Tra francese e tedesco, Rainer Maria Rilke è sempre alle prese con il tormento di arrivare a dire l’indicibile, alla ricerca «di una lingua astratta ed essenziale» (p. 160): chissà, forse la benjaminiana Ursprache. Il saggio di Raul Calzoni (pp. 159-184), dedicato ai Poèmes français, ne ripercorre la genesi e va alla scoperta del significato di questa impresa “in un’altra lingua” del grande lirico germanofono: o si dovrebbe dire eurofono, portato com’è da un doux vent polyglotte, da un «dolce vento poliglotta»? (p. 183). Questa impresa è rivolta essenzialmente, appunto, a dire l’accettazione della realtà umana, della vita e della morte: trasfigurazione del «paesaggio», interiore ed esteriore, che salva il poeta dalla sudditanza al reale. Il confronto con le Duineser Elegien serve a completare questa circolarità della parola poetica che «rende visibile l’invisibile». Sì, questo è “sapere”, ma non certo nel senso pragmatico suggerito dal titolo del volume.

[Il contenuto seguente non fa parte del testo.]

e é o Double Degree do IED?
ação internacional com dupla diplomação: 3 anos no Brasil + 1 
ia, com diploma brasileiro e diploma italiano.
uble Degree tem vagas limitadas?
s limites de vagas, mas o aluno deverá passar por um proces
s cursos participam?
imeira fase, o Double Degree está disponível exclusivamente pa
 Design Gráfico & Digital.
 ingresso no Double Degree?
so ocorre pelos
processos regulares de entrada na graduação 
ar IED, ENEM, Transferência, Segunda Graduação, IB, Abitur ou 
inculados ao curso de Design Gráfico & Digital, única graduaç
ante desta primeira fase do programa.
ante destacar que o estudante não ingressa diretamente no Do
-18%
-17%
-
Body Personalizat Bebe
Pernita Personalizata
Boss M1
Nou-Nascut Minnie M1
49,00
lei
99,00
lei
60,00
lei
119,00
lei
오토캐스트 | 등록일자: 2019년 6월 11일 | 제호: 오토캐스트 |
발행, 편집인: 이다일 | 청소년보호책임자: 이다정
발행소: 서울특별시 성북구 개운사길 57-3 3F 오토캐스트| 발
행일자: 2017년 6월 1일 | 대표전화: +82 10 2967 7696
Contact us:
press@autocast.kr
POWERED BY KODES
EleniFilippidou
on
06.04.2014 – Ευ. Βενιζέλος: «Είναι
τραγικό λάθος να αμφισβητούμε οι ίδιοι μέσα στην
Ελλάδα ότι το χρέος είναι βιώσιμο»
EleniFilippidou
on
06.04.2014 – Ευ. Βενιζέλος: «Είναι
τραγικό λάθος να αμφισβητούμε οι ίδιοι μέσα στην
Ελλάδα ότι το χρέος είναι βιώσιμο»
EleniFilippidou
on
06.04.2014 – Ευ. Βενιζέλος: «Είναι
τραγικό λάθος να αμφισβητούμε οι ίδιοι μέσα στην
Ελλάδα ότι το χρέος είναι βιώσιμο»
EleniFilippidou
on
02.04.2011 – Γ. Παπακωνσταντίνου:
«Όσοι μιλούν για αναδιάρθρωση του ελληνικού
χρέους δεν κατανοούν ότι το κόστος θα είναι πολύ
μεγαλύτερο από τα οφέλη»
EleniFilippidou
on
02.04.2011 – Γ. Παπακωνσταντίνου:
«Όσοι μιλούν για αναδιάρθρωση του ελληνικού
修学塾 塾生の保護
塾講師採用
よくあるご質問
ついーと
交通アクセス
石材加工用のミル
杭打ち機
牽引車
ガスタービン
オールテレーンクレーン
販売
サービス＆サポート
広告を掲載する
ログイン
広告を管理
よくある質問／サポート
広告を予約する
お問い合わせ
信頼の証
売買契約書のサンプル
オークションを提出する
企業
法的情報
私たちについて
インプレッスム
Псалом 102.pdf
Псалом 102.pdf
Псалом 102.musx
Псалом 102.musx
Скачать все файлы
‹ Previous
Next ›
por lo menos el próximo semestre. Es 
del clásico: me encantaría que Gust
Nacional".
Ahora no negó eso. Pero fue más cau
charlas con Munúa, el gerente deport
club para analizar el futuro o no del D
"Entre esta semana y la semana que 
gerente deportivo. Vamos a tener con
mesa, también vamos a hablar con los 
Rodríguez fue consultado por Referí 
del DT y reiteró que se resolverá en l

Subito un appunto a Silvia Vezzoli (pp. 185-201): non mi sembra appropriato definire Herta Müller «scrittrice tedesca di origine romena» (p. 185). Mi sembrerebbe più corretto dire: «romena di lingua tedesca». L’appunto non vuole essere pura pignoleria anagrafica: si tratta di riconoscere la diffusione della lingua tedesca come lingua propria di tanti cittadini europei che la storia (sotto specie di espansioni imperiali d’antan) ha distribuito nei più diversi cantoni del continente e, quindi, la pura strumentalità dei confini nazionali che la duplice tragedia delle due guerre mondiali, e le “pulizie etniche” che ne sono derivate, hanno imposto a una comunità che è a casa sua dove è. Ma dal saggio di Vezzoli apprendiamo, con il sostegno di un’abbondante letteratura linguistica, l’importanza della ripetizione nei testi di Müller, che contrasta la prassi italiana della variatio.